# Action item:
Give again the line that contains "function to provide" and every line after it to the end of the records. Keep them exactly as they are and add nothing.

# Given data:
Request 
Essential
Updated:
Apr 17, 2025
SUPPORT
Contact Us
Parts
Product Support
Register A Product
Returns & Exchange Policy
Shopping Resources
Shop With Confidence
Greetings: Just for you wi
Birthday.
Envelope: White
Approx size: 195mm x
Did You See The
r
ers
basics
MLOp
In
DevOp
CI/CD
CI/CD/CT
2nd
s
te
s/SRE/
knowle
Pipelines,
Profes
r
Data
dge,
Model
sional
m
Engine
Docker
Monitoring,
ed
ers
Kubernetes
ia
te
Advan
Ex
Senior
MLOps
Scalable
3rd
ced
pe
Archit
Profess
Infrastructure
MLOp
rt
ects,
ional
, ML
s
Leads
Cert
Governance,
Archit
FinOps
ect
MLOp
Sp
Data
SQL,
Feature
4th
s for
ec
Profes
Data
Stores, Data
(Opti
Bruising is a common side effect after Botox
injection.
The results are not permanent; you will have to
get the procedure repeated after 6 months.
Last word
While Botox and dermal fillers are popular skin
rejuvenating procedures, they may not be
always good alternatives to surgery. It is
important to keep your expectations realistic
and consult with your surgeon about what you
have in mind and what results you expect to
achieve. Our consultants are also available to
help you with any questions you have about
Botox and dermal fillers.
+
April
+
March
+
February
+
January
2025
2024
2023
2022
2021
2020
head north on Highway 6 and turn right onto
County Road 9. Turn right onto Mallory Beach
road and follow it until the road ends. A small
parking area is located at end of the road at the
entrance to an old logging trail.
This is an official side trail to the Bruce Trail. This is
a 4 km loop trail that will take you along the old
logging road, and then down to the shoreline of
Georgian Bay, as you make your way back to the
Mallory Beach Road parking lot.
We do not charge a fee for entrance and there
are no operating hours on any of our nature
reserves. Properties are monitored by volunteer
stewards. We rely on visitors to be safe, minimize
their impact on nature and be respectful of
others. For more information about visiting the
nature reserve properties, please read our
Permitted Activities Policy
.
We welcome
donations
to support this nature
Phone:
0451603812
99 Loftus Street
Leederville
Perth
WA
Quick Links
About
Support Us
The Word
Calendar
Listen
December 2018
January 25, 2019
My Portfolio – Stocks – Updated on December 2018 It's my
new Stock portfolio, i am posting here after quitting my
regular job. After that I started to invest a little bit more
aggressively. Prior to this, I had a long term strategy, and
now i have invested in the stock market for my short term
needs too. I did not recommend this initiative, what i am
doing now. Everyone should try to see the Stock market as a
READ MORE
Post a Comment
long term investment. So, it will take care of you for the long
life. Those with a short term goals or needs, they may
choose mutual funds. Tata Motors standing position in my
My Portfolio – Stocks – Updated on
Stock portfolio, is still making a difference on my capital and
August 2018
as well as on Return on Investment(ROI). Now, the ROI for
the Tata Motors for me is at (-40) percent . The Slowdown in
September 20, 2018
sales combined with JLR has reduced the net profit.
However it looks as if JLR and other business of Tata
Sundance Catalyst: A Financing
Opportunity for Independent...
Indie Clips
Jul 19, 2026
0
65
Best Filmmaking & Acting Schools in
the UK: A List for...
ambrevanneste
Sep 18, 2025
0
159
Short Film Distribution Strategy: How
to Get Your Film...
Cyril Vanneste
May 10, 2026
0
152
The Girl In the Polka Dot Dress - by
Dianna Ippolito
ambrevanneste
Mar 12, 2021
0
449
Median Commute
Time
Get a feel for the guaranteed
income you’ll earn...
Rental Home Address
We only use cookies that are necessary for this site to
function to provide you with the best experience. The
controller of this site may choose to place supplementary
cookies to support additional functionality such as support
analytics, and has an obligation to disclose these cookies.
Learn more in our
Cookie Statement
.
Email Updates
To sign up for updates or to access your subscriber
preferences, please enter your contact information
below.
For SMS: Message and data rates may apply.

# Task answer:
function to provide you with the best experience. The
controller of this site may choose to place supplementary
cookies to support additional functionality such as support
analytics, and has an obligation to disclose these cookies.
Learn more in our
Cookie Statement
.
Email Updates
To sign up for updates or to access your subscriber
preferences, please enter your contact information
below.
For SMS: Message and data rates may apply.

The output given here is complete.